Please Leave a Message At the Beep…Beep!
Hello…you have reached my motherfucking phone that is fucking missing. Until I find my motherfucking phone or get a fucking replacement you will have to reach me at my spoiled son’s cell phone. Please try to wish the fucking phone back to me because I don’t want to pay the motherfucking deductible and I’m tired of hearing my son whine about when will he get his damned phone back. Don’t bother leaving a fucking message…
This is The Boy and you have reached my cell phone for emergency use only. If you are trying to reach my mom you can call her on her cell phone again…all the wishing brought it back to her. Thank goodness. Her phone number is XXX-XXX-XXXX. If you are calling me…I’m probably in school…duh…and can’t answer the phone. If this is M——- B. or M—–, can you call me right back?

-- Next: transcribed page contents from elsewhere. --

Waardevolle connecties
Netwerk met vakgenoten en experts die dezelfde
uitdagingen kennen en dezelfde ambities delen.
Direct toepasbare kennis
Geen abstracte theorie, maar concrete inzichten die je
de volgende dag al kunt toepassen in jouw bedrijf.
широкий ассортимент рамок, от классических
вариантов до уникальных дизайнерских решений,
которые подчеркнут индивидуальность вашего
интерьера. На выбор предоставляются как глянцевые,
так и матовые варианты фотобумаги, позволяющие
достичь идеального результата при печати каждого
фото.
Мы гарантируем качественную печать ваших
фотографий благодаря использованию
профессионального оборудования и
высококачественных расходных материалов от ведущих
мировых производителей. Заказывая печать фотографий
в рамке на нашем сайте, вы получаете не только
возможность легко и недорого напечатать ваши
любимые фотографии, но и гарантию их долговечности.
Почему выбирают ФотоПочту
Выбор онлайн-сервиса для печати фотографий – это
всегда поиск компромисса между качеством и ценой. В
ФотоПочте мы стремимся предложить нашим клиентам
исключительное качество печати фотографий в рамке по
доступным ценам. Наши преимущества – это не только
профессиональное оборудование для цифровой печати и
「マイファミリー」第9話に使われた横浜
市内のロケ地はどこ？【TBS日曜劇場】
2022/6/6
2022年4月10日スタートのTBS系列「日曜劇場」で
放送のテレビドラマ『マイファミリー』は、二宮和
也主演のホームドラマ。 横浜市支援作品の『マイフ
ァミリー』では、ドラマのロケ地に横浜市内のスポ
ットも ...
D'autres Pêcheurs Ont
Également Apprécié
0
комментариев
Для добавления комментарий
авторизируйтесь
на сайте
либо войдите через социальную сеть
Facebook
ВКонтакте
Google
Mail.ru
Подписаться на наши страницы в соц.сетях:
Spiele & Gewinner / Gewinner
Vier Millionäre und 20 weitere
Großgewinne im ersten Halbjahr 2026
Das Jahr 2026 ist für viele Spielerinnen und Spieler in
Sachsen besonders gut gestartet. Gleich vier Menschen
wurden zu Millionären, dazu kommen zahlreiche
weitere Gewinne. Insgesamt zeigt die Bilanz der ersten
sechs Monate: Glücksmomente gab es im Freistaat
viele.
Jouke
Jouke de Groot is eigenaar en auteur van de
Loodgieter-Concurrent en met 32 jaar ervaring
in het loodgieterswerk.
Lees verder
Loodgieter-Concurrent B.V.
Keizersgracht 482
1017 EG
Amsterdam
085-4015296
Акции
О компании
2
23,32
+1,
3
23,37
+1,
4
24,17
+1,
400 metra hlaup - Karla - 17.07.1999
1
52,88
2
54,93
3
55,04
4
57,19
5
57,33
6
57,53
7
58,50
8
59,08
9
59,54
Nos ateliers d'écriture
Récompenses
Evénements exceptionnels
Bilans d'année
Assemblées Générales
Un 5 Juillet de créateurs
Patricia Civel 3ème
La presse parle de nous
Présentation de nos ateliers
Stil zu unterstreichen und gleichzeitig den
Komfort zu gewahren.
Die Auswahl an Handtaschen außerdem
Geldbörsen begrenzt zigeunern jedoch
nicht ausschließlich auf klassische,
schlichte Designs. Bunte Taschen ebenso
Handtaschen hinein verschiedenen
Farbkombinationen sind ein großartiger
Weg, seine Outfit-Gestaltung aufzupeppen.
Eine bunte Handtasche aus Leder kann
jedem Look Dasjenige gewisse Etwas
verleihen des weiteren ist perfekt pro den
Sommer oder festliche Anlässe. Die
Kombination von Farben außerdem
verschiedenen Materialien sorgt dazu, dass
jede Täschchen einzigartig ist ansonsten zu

Hello…my cell phone is back safely in my possession. All the wishing it back to me must have worked. I can’t come to the phone right now because I am currently enjoying some quality time with my phone…probably watching Alexander Graham Bell & The Astonishing Telephone on The History Channel. Please leave a message and I will get back to you as soon as I can…Oh, and M——- B and M—–, please don’t call my son’s phone looking for me until after I remove the pictures of our cleavage that show up when you call that are still on the phone from when it was mine!

That is TOTALLY why I didn’t call his phone to hear the message when you told me too. I want the all clear that I’m not exposing myself to your son.(Anymore than he’s already seen while I’ve fed my son…)
Comment by Michelle — August 6, 2008 @ 5:51 am
Hey now! I made sure I had the phone when I told you to call and listen to the phone message! Geez…you make it sound like I was pimping for my kid! Oh, and the pictures are removed now…
Comment by iwanna — August 6, 2008 @ 1:41 pm
I’m still cracking up over his message!